Problem to solve: Pull every line holding the word "linecap" from the data below and copy it.

(Extracted material begins)

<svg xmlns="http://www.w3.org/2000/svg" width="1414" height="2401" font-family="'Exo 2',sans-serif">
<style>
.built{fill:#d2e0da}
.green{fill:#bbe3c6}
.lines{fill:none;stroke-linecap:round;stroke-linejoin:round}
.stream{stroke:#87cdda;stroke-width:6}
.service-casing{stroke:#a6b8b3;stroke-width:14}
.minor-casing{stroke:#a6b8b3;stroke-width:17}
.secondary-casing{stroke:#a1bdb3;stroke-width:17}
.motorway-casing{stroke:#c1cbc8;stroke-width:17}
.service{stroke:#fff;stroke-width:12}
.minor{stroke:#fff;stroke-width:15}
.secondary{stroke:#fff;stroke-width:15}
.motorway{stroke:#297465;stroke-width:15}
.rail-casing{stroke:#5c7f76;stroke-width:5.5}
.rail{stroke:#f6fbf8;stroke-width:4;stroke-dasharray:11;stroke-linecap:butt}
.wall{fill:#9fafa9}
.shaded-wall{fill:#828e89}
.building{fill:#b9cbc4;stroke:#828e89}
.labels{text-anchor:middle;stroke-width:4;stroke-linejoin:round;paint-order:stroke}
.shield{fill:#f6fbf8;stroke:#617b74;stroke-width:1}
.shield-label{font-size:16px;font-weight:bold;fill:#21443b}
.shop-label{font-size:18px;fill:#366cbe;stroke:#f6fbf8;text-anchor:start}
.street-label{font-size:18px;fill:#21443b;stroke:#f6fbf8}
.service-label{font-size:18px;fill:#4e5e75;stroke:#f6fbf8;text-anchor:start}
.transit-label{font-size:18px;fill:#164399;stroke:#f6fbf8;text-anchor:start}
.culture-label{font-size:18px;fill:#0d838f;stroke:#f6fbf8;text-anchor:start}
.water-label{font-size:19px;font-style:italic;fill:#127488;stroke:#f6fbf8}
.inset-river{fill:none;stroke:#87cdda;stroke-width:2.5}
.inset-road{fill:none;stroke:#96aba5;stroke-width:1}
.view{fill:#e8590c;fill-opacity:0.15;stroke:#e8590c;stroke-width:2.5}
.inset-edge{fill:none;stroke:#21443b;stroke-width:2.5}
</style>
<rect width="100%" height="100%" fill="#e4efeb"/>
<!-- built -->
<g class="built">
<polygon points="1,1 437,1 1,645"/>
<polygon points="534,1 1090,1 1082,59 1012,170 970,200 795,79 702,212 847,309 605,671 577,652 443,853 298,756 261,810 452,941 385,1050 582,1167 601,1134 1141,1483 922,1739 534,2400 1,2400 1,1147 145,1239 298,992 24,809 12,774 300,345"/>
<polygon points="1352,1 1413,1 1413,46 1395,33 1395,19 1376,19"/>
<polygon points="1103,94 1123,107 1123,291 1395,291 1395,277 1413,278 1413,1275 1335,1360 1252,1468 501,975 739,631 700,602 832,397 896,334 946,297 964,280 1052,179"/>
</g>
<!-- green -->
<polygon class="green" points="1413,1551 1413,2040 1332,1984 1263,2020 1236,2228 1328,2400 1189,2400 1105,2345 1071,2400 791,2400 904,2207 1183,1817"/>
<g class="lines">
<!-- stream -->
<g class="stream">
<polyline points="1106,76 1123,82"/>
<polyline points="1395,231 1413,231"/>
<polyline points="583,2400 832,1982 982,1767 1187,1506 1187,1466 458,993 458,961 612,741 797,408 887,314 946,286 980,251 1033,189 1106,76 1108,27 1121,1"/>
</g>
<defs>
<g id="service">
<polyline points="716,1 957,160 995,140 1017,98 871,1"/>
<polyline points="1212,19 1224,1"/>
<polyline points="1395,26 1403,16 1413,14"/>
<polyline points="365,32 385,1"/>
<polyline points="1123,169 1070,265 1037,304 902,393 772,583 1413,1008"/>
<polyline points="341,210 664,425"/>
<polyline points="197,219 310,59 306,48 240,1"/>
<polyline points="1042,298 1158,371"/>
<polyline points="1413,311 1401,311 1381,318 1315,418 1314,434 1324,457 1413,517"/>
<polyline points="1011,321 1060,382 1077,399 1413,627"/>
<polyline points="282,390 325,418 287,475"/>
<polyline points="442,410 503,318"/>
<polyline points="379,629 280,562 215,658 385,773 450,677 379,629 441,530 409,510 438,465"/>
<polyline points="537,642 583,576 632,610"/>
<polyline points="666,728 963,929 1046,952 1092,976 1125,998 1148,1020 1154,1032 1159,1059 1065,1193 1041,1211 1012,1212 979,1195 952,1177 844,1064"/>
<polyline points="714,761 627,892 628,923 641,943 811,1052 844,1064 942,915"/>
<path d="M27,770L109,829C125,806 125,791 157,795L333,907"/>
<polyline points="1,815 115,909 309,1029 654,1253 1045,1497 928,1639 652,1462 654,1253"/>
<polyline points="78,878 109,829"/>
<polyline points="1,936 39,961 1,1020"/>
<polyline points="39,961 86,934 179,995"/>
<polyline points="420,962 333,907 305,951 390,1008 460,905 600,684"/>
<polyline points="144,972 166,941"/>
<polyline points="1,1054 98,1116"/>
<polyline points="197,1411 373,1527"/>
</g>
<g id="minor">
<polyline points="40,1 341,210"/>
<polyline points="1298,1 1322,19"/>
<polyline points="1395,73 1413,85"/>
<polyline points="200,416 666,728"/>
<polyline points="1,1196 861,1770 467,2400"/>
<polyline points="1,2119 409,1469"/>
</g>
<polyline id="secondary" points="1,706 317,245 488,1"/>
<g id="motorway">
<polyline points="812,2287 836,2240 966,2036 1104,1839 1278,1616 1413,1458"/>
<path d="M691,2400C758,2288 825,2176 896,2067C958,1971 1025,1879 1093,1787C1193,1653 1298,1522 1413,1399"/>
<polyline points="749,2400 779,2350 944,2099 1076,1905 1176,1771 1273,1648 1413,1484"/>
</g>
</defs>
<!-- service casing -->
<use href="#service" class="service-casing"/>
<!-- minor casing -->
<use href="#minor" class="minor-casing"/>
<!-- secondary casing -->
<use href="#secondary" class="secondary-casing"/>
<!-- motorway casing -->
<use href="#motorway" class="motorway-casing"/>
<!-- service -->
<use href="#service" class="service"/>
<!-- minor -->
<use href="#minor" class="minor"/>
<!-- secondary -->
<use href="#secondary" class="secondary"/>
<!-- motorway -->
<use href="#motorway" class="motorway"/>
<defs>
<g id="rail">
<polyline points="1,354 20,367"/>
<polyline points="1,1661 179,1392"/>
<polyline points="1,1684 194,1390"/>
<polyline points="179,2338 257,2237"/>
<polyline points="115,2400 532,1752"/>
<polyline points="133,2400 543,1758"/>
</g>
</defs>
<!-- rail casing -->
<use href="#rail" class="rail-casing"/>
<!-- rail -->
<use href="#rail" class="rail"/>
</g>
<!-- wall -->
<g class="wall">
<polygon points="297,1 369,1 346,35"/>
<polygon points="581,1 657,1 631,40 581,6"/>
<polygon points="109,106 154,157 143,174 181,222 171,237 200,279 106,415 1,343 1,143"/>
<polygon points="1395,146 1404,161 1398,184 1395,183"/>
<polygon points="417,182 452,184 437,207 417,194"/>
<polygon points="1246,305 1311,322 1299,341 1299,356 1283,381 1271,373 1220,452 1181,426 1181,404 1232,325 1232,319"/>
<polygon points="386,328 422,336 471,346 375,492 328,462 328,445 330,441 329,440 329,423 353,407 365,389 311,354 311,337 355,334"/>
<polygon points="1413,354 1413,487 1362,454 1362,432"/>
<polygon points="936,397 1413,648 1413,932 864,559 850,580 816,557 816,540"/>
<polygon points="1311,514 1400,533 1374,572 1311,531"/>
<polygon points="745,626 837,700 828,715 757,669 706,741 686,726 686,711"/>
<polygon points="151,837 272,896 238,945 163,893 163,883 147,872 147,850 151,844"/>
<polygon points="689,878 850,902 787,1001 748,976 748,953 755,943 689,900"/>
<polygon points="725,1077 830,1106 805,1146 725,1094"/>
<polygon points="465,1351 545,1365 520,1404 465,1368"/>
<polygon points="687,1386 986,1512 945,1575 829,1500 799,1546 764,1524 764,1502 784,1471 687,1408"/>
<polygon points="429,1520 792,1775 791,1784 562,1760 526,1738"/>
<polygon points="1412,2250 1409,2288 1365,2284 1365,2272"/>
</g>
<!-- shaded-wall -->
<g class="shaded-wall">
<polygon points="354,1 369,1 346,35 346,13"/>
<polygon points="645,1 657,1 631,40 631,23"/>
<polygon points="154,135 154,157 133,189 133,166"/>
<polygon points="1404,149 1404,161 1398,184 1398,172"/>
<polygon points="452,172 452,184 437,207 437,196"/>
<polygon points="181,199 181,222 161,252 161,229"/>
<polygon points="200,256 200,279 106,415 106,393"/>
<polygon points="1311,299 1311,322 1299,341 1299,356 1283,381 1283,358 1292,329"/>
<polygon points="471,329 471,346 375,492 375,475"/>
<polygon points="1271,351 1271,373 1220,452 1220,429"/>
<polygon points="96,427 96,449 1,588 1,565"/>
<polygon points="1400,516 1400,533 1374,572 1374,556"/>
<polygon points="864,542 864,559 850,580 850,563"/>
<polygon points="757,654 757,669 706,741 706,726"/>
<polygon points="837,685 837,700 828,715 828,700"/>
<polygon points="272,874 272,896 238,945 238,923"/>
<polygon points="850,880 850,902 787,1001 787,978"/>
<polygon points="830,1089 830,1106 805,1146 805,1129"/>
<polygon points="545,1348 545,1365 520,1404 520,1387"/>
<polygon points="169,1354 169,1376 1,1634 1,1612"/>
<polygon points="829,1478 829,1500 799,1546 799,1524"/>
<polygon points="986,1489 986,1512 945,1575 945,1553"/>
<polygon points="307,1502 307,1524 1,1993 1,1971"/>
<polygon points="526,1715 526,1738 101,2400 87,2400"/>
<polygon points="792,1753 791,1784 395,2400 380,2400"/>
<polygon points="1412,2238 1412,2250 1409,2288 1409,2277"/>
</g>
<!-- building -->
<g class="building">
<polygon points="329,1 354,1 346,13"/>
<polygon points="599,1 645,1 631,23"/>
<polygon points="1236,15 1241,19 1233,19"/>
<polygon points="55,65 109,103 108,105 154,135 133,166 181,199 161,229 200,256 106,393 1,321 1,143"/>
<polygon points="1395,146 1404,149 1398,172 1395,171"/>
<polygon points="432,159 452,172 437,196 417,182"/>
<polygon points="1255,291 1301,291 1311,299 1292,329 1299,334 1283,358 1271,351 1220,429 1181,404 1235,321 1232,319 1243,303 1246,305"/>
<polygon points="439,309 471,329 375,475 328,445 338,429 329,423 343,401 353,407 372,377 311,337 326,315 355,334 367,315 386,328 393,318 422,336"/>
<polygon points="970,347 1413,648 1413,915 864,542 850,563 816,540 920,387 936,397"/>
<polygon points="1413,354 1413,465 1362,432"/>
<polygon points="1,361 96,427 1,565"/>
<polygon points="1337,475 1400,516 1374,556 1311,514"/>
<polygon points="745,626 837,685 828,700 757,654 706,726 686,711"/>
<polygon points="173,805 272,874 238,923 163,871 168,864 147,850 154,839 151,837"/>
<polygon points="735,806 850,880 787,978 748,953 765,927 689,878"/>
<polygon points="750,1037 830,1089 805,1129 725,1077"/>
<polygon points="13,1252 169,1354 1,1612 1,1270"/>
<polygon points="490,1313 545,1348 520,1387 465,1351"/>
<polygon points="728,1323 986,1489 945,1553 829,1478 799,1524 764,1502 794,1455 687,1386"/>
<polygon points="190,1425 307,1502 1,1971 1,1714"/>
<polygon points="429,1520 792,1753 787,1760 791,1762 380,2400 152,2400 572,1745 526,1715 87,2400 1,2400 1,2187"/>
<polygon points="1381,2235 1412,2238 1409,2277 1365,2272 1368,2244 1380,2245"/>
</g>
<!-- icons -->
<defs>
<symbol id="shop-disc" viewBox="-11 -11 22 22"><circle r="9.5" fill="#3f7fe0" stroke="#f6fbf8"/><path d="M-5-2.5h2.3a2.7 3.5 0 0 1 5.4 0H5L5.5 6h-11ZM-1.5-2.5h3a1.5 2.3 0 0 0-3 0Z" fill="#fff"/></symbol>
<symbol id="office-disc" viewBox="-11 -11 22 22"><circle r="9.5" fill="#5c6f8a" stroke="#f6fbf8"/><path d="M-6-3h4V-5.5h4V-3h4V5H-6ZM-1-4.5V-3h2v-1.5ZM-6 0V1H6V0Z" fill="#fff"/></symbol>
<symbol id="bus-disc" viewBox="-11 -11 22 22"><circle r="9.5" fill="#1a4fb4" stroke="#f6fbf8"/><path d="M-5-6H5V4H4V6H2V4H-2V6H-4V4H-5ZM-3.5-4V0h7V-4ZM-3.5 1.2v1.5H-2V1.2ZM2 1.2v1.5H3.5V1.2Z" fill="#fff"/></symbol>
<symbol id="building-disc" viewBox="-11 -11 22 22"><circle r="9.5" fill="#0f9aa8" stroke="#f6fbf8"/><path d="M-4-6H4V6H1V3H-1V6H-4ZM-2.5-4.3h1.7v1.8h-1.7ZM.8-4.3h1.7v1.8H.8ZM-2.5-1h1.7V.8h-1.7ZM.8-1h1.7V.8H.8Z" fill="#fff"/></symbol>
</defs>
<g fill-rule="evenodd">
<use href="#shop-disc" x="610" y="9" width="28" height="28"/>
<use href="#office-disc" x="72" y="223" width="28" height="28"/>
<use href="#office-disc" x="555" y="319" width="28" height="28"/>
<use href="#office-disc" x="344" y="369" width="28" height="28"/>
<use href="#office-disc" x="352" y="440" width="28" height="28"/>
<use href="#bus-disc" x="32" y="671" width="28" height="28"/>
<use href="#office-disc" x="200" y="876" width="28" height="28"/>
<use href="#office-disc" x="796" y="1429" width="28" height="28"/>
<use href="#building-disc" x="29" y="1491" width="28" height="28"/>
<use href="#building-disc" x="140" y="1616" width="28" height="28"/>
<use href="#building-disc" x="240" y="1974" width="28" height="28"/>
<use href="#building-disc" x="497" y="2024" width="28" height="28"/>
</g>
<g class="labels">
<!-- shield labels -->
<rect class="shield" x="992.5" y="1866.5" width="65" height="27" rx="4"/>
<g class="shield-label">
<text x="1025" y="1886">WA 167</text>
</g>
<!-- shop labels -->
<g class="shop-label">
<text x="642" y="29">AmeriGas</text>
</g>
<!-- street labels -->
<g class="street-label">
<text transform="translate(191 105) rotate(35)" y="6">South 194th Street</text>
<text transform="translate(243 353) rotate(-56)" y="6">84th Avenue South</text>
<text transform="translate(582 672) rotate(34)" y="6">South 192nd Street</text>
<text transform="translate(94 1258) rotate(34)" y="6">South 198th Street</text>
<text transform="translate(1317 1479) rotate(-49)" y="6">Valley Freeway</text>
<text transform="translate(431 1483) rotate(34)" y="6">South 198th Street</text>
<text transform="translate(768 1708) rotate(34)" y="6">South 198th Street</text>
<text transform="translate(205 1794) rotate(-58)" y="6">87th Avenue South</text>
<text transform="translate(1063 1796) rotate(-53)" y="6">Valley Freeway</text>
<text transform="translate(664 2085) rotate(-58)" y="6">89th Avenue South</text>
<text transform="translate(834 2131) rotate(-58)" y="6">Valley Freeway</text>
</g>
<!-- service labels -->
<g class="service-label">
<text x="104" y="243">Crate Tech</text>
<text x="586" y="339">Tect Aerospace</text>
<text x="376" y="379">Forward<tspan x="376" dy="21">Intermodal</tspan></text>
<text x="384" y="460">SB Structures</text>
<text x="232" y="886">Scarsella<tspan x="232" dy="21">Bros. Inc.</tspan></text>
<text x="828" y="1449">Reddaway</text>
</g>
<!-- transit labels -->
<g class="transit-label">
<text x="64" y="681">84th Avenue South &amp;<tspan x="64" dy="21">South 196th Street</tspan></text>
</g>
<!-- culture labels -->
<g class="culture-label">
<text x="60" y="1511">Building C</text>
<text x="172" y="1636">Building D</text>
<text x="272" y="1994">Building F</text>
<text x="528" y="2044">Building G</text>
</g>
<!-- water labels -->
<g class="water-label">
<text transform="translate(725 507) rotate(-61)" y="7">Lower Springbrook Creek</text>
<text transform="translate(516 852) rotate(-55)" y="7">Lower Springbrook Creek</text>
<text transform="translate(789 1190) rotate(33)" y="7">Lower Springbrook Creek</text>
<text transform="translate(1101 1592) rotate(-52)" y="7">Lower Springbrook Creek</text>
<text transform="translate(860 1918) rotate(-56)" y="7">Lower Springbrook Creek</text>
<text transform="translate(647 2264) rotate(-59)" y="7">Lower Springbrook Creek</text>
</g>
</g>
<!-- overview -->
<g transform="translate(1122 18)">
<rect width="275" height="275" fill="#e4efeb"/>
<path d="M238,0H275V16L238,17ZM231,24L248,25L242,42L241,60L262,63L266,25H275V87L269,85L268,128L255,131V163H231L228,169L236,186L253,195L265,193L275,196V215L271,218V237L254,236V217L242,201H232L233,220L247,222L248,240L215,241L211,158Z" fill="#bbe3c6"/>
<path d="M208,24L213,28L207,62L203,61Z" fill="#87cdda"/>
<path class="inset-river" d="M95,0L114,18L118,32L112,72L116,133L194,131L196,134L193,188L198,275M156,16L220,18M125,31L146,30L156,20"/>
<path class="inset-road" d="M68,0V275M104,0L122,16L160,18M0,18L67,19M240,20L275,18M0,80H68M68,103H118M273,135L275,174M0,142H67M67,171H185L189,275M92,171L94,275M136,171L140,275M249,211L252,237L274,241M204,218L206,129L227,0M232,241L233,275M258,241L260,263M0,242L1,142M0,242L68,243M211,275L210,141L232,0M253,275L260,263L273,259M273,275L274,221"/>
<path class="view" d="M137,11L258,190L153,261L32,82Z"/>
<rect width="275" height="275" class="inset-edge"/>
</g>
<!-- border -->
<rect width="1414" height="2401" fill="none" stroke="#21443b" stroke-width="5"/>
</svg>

(Extracted material ends)

Task answer:
.lines{fill:none;stroke-linecap:round;stroke-linejoin:round}
.rail{stroke:#f6fbf8;stroke-width:4;stroke-dasharray:11;stroke-linecap:butt}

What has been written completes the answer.